Md. Azad Hossain
2025
P6Jiggasha: Benchmarking Large Language Models on Bangla Physics Question Answering with Cross-lingual Evaluation
S.m. Shahriar
|
Md Tahmid Hasan Fuad
|
Md Fahim
|
Md. Azad Hossain
Proceedings of the Second Workshop on Bangla Language Processing (BLP-2025)
Understanding scientific concepts in native languages is crucial for educational accessibility and knowledge transfer. In this work, we present a comprehensive evaluation of Large Language Models (LLMs) on Bangla physics questions, introducing P6Jiggasha, a novel dataset of 1,500 multiple-choice questions compiled from HSC physics textbooks, supplementary guides, admission preparation books, and past examination papers from various educational boards.

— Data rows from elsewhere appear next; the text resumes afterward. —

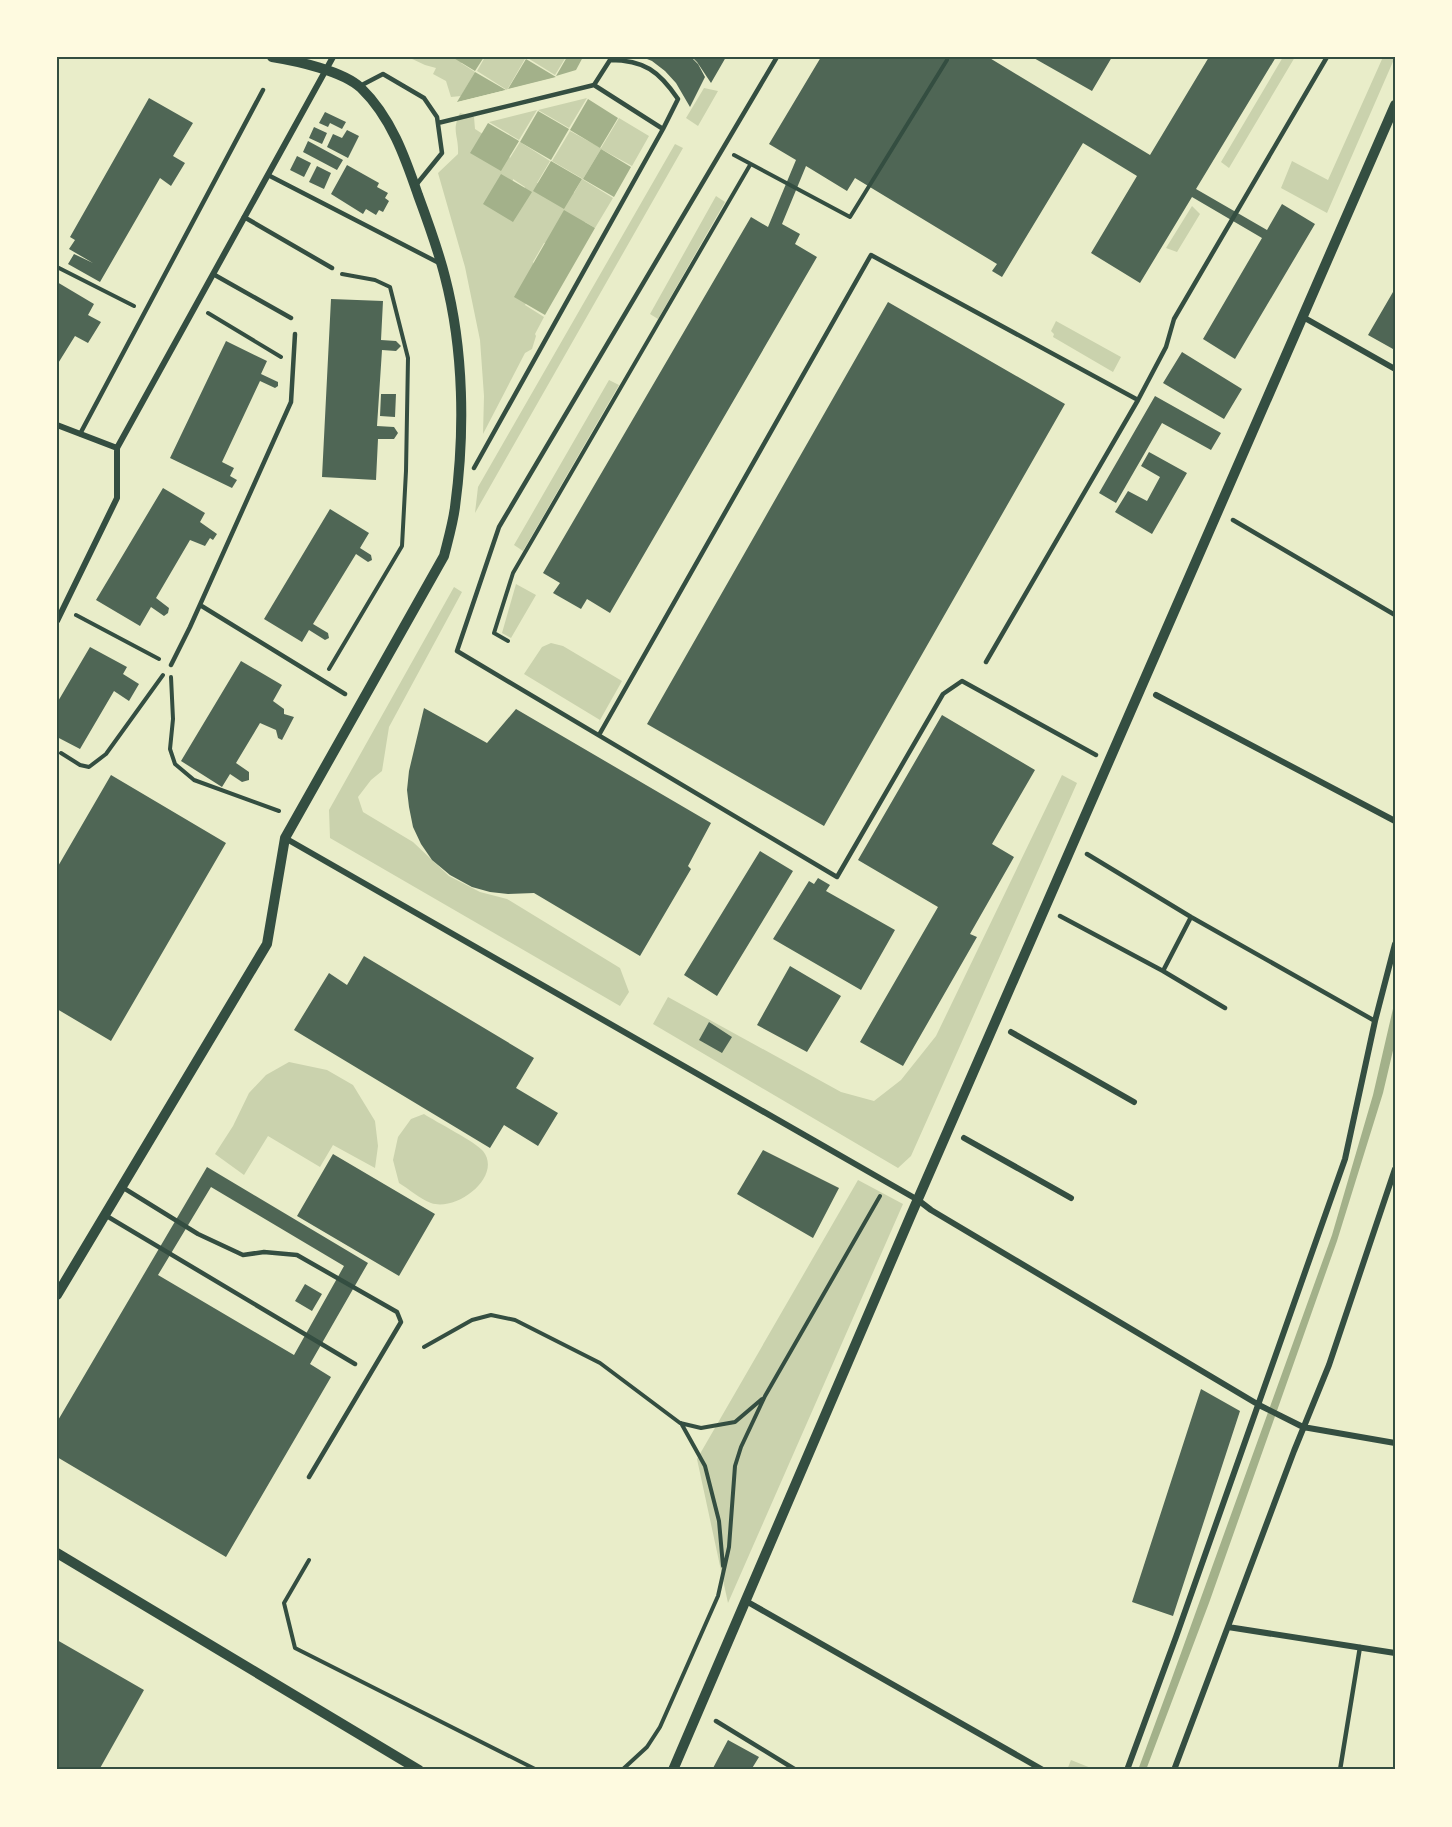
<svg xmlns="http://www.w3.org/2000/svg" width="1452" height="1827" font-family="Mulish,sans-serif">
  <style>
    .green { fill: #cad2ad; fill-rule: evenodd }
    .water { fill: #a3b18a }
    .pier { fill: #e9edc9 }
    .building { fill: #4f6655; fill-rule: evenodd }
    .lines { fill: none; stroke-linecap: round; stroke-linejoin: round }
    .path { stroke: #344e41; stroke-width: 4 }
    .service { stroke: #344e41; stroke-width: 4.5 }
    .minor { stroke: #344e41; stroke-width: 6 }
    .tertiary { stroke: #344e41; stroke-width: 10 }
    .neatline { fill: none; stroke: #344e41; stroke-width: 2 }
  </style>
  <rect width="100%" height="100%" fill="#e9edc9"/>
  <!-- green -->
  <path class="green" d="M408 57H472L461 63 475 72 461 96 451 97 446 81 433 74 436 68 425 65Z
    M485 57H521L525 59 507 90 477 71Z
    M526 57H566L555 75Z
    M1283 57H1295L1229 168 1221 162Z
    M1383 57H1395L1327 213 1281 188 1292 161 1328 180Z
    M704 88 718 91 698 126 686 118Z
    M587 98 569 128 538 110Z
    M537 110 519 140 489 122Z
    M460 113 474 117 475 129C487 137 503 145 510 158L520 142 550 161 537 183 565 188 574 193 582 179 613 198 595 228 585 222 561 241 544 243 533 262C539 273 532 295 525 305L544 317 535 334 536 336 532 349 525 353 483 434 484 396 480 340 465 267 438 173 458 154C459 135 451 132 460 113ZM513 179 525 187 517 206 510 202Z
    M619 118 649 136 632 166 601 149 583 179 552 161 570 131 601 148Z
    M675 144 683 148 475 513 478 487Z
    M716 196 725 202 658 319 650 314Z
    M1192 206 1200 214 1177 252 1166 248Z
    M1056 321 1121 357 1113 372 1053 337 1054 334 1051 331Z
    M609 380 619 385 523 551 514 545Z
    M516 584 536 595 511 638 502 633Z
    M454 587 462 592 389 727 382 771 371 780 358 797 363 812 413 842 449 876 480 892 507 899 620 968 629 992 620 1006 330 838 329 810Z
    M551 643 563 646 622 681 600 720 524 674 542 647Z
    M1062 775 1077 783 911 1156 898 1168 653 1024 668 997 841 1092 874 1101 901 1080 936 1036Z
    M289 1062 327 1070 353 1085 375 1121 378 1146 375 1168 333 1145 320 1167 268 1136 244 1175 215 1154 233 1126 249 1093 266 1075Z
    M424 1114C436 1122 476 1142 483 1151 503 1176 457 1212 431 1203 420 1199 409 1189 399 1183L393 1160 398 1137 411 1119Z
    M858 1180 903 1204 728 1603 697 1459Z
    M1071 1760 1096 1770H1067Z"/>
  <!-- water -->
  <path class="water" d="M452 57H484L475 71Z
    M567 57H583L576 70 556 76Z
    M526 59 556 77 508 89Z
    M475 72 506 90 457 102Z
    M588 99 618 118 600 148 570 130Z
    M538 111 569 129 551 160 520 142Z
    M488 123 519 141 501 171 470 153Z
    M601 149 631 167 614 197 583 179Z
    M551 161 582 179 564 209 533 191Z
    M501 174 532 192 513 222 483 204Z
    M564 210 595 228 545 315 514 297Z
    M1395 1000V1042L1383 1093 1337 1241 1209 1603 1146 1770H1138L1172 1678 1332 1235 1373 1095Z"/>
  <!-- pier -->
  <path class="pier" d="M578 72 559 78 557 80 507 93 458 105 454 103Z"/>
  <!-- building -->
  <path class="building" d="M642 57H691L698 64 705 77 690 107 676 83 665 71 652 61Z
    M692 57H726L711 83 697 62Z
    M821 57H988L1150 155 1209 57H1276L1196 189 1267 230 1282 204 1315 224 1235 359 1203 339 1262 238 1192 197 1140 283 1091 253 1137 176 1083 143 1002 277 992 271 997 264 855 178 847 191 806 166 782 224 800 234 795 244 817 257 610 613 587 599 581 609 553 593 560 583 543 573 751 217 768 227 796 160 769 144Z
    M1032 57H1112L1092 91Z
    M149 98 193 123 173 156 185 163 171 186 160 178 100 282 68 264 74 254 93 263 69 249 75 240 70 237Z
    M325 112 346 122 342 129 330 123 328 127 319 123Z
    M314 127 327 133 322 144 309 138Z
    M347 130 359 136 348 158 327 147 333 134 342 138Z
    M308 141 343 160 337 170 303 152Z
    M297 156 311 163 304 177 290 170Z
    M347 165 379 183 377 187 388 193 385 198 389 201 383 212 379 210 376 215 366 209 363 214 331 194Z
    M317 166 331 173 324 189 309 182Z
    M57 282 94 304 88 315 101 322 88 343 75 336 57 365Z
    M1393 292 1395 294V346L1393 349 1368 335Z
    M331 299 383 301 381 340 396 341 401 346 396 351 382 350 377 426 394 427 398 433 394 439H378L376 480 322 477Z
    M888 302 1065 404 824 826 647 724Z
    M226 341 267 361 261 374 278 382V386L275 388 260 381 222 462 234 468 230 476 237 480 232 488 170 458Z
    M1182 352 1242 389 1224 419 1163 383Z
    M381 394H396L395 417 380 416Z
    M1155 396 1221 433 1211 450 1162 423 1116 503 1099 493Z
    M1149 452 1187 473 1152 534 1115 512 1128 491 1147 501 1160 477 1141 466Z
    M163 488 205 513 200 522 217 534 213 540 210 538 205 546 190 540 156 598 169 608 168 613 164 616 151 607 140 626 96 600Z
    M330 509 369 533 360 548 371 555 372 560 368 562 356 554 313 624 328 633 329 638 325 640 309 630 302 642 264 619Z
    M90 647 127 667 123 674 139 684 129 701 114 691 80 749 57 737V703Z
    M241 661 282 685 273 701 284 709V714L294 717 282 740 278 738 276 730 260 723 236 763 249 772V780L242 782 230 774 222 787 181 761Z
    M424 708 487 743 516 709 711 823 688 866 691 869 640 956 534 893 508 894 490 892 472 887 450 875 432 860 421 844 413 827 409 807 407 790 409 771Z
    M942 715 1035 770 992 844 1014 857 970 934 977 937 903 1066 860 1042 938 907 858 860Z
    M111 775 226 843 111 1041 57 1009V868Z
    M760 851 793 871 717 996 684 975Z
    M818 878 830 885 826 891 895 930 861 990 773 939 809 881 814 884Z
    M364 956 534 1058 516 1088 558 1113 538 1146 504 1125 490 1148 294 1030 329 973 347 985Z
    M790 966 841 996 807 1052 757 1025Z
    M709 1022 732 1037 722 1053 699 1040Z
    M763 1150 839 1188 813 1238 737 1194Z
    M333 1154 435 1214 399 1276 297 1216Z
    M207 1167 368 1263 310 1364 331 1377 226 1557 57 1457V1422ZM211 1187 344 1266 294 1355 158 1275Z
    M305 1284 322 1294 312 1311 295 1301Z
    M1201 1389 1240 1411 1173 1616 1132 1602Z
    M57 1640 144 1690 99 1770H57Z
    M728 1740 759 1757 751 1770H712Z"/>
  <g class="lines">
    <!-- path -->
    <path class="path" d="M734 155 850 217 947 60
      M57 267 134 306
      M208 313 281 357
      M76 615 159 659
      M508 641 494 633 513 573 750 165
      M329 669 402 546 406 471 408 358 390 287 375 280 342 274
      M171 677 173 719 170 749 175 764 194 780 279 811
      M61 753 80 765 89 767 106 754 163 675
      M424 1347 472 1320 491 1315 515 1320 600 1363 680 1423 701 1428 735 1422 762 1399
      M681 1423 705 1466 719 1521 723 1566
      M309 1560 284 1603 295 1648 537 1770
      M622 1770 647 1747 660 1727 718 1596 729 1547 735 1466 741 1447 765 1396 880 1196"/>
    <!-- service -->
    <path class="service" d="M777 57 499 527 457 651 837 877 943 694 962 681 1096 755
      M360 86 383 74 424 98 437 117 442 153 416 185
      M438 123 594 85 610 60C644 60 659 71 678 99L663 129 594 85
      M268 175 439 263
      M244 217 332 268
      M213 274 291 318
      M80 434 263 90
      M474 468 663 129
      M1233 520 1395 615
      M200 605 345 694
      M986 662 1138 400 1166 347 1174 319 1327 57
      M171 665 190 627 291 402 295 334
      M599 735 871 255 1138 400
      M1087 854 1191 917 1375 1021
      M1060 916 1163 971 1191 917
      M1163 971 1225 1008
      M122 1187 198 1234 243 1255 264 1252 297 1255 397 1312 401 1322 309 1477
      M105 1215 355 1364
      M716 1721 796 1770
      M1340 1770 1360 1647"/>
    <!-- minor -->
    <path class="minor" d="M1303 317 1395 369
      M57 425 117 448
      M57 621 117 498V448L333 57
      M1156 695 1395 821
      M285 838 918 1200 931 1210 1259 1405 1303 1427 1395 1443
      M1011 1032 1134 1102
      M964 1138 1071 1198
      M746 1601 1043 1770
      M1228 1627 1395 1653
      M1127 1770 1176 1637 1345 1159 1375 1021 1395 944
      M1174 1770 1294 1451 1329 1365 1395 1169"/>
    <!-- tertiary -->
    <path class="tertiary" d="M57 1295 267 944 285 838 444 556C448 540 453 523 455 507 465 433 464 350 445 277 438 249 428 222 418 195 405 157 391 117 361 88 343 71 297 61 272 57
      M57 1553 419 1770
      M673 1770 911 1215 1395 105"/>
  </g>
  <!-- border -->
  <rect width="1452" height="1827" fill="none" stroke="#fefae0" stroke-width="117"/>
  <rect x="58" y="58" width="1336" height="1710" class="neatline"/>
</svg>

We evaluate three state-of-the-art models—GPT-4.1, Gemini-2.5 Pro, and DeepSeek-R1-Distill-Llama-70B—on both native Bangla questions and their English translations. Our results reveal significant performance variations, with GPT-4.1 achieving 86.67% accuracy on Bangla questions in a single inference, while other models show substantial improvement through multiple inference attempts, with Gemini-2.5 Pro reaching 89.52% after four iterations. We introduce a Cumulative Accuracy@k metric to evaluate iterative reasoning capabilities and provide comprehensive analysis across six physics topics and six question types. Our error analysis reveals systematic cross-lingual inconsistencies where models produce contradictory answers for identical questions across languages. This study provides valuable insights into the capabilities and limitations of current LLMs for low-resource scientific question answering and establishes benchmarks for future research in Bangla natural language processing.